Eine weitere Empfehlung aus der Community: die Kindersicherung im Fernseher einsetzen

Einige erzählten auch von ihren persönlichen Erfahrungen mit QAnon-Eltern – und von ähnlichen kleinen Alltags-Hacks, die sie eingesetzt haben, um die Verschwörungszufuhr der Eltern zu regulieren. Eine weitere Empfehlung aus der Community war zum Beispiel: die Kindersicherung im Fernseher einsetzen – aber nicht um die Kinder vor nicht-jugendfreien Inhalten zu bewahren, sondern die Eltern vor Fox News. 

So erzählte auch User „WanderWut” von einem ähnlichen, wenn auch etwas heimlichen Versuch: „Mein Dad nutzt einen Youtube-Account, der mit meinem verbunden ist“ –  die perfekte Chance also, den Youtube-Algorithmus ein bisschen zu beeinflussen. Deshalb abonnierte „WanderWut“ kurzerhand eine ganze Reihe von harmlosen Ablenkungs-Accounts über Gartenarbeit, Handwerk und Kochen – und blockte im Gegenzug toxische Verschwörung-Inhalte. Das habe funktioniert: „Jetzt hat er ein paar Kanäle, die er sogar gerne anschaut.“

Viele Menschen in der Community lobten die Idee, den Youtube-Algorithmus auszutricksen. „Ich denke, das ist wahnsinnig wichtig. Es reicht nicht, das Gift zu entfernen, nach dem sie süchtig sind. Der wahre Lösung ist, die Leere mit etwas Lebensbejahendem zu füllen. Gut gemacht, du hast deinen Dad gerettet“, schrieb User „notyourstranger“ begeistert. 

„Du kannst keine Desinformationen verstecken, du musst sie bekämpfen“

Allerdings kritisierten auch einige User*innen diese Empfehlungen als übergriffig und unethisch. Solche Maßnahmen könnten nicht die Lösung des viel größeren Problems der Verbreitung von Desinformationen sein. Zum Beispiel sollten doch lieber Plattformen wie Youtube & Co in die Pflicht genommen werden, die Inhalte zu regulieren, statt es Einzelpersonen zu überlassen. Und: Ein heimliches Blockieren sei außerdem nur eine wenig hilfreiche Symptom-Bekämpfung: „Du kannst keine Desinformationen verstecken, du musst sie bekämpfen. Das wird nicht langfristig funktionieren“, schrieb User „OaulWard4Prez“. 

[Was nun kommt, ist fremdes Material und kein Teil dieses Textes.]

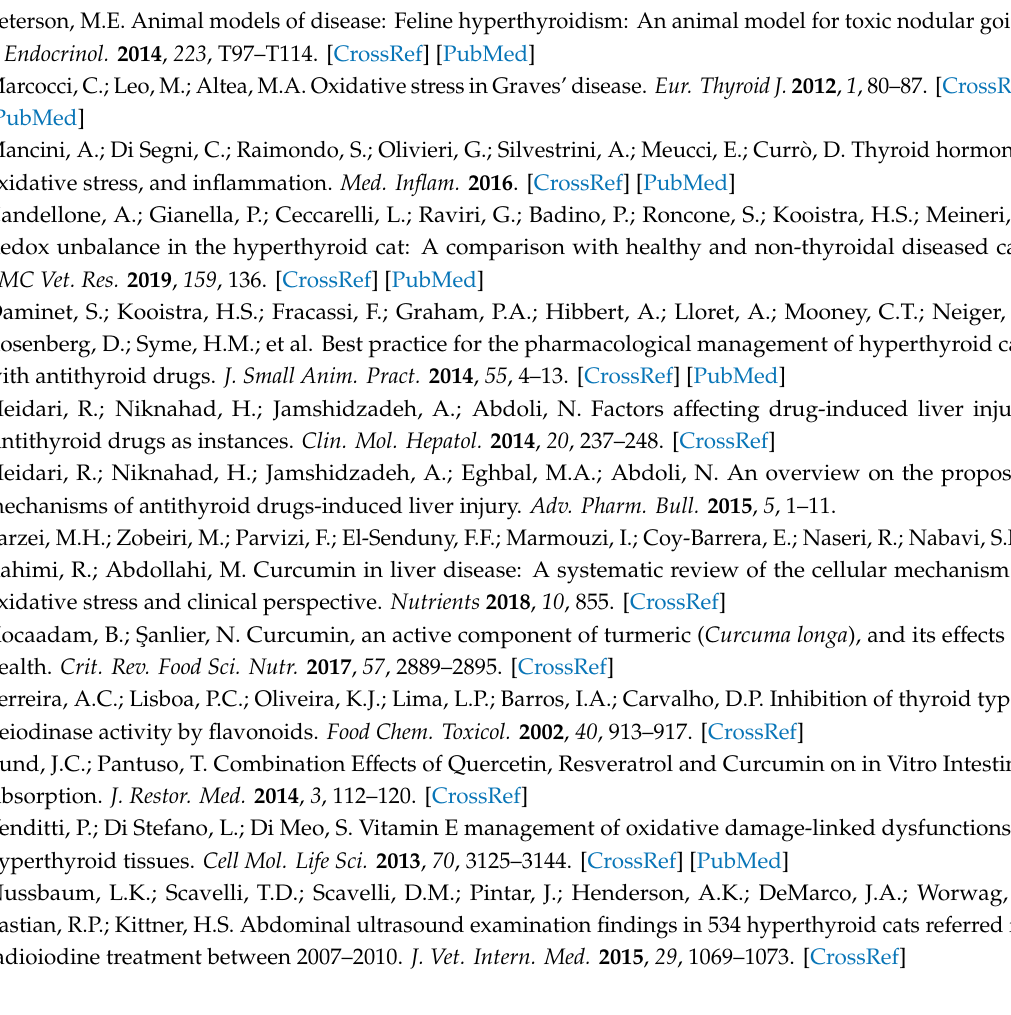
Table S1: Standardized questionnaire formulated ad hoc for the evaluation of clinical signs and symptoms of hyperthyroid cats, as reported by the owner (Owner Hyperthyroid Cat Clinical Score, OHCCS), Table S2: Standardized questionnaire formulated ad hoc for the evaluation of clinical signs and symptoms of hyperthyroid cats, as reported by the veterinarian (Veterinarian Hyperthyroid Cat Clinical Score, VHCCS), Table S3: Standardized questionnaire formulated ad hoc for the evaluation of MMI-related side e ff ects (Side E ff ects of Methimazole Treatment,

Manche gaben auch zu bedenken, dass Eltern, die im großen Stil an Verschwörungsmythen glauben und QAnon anhängen, durch heimliches Regulieren ihrer vermeintlichen Informationsquellen noch paranoider werden könnten. „Sie werden dann nur glauben, dass jemand ihren Computer gehackt hat, um sie von der Wahrheit fernzuhalten“, findet User „Watkinobe“. Dadurch könne auch unbeabsichtigt die falsche Annahme unterstützt werden, dass die Medien „Zensur“ betrieben. Andere Nutzer*innen schlossen aus der Diskussion, dass man – wenn überhaupt – darauf achten müsse, diese Tricks nur bei nicht besonders technik-affinen Familienmitgliedern anzuwenden. Eine andere Empfehlung zur Geheimhaltung lautete: Nur ein paar Seiten blocken oder die Blockierung immer mal wieder aufheben, damit die Eltern nicht auch dahinter eine Verschwörung vermuten, sondern höchstens einen technischen Defekt. Andere hingegen vergleichen das Blocken bestimmter Websites mit einem kalten Entzug: am Anfang schwer, aber der einzige Weg zur Heilung. 

„Ich habe keine Chance, dagegen anzukommen“

Auch Katharina Nocun, Autorin und Expertin für Verschwörungsideologien, teilte auf Twitter den Subreddit als Empfehlung für Jugendliche, die mit ähnlichen Problemen zu kämpfen haben. Wie groß die Verzweiflung vieler Kinder und Jugendlicher mit Verschwörungs-Eltern aktuell sein muss, zeigen auch die anderen Einträge der Reddit-Gruppe „QAnonCasualties“. User „The First Goomba“ erzählt zum Beispiel, dass die eigene „Qmom“ (die mehrere Stunden täglich auf Facebook und Youtube verbringe) mal zu ihm gesagt habe: „Ich brauche keine Fakten. Selbst wenn du Fakten dafür liefern kannst, dass du Recht hast, würde ich es nicht glauben, weil ich weiß, was ich fühle und dass meine Gefühle durch Gott inspiriert sind. Meine Entscheidungen basieren auf Gefühlen und nicht auf Fakten." Und er schreibt weiter: „Wie argumentiert man gegen so eine Logik? Gar nicht”. „The First Goomba“ habe mittlerweile schon aufgegeben, denn: „Ich habe keine Chance, dagegen anzukommen“.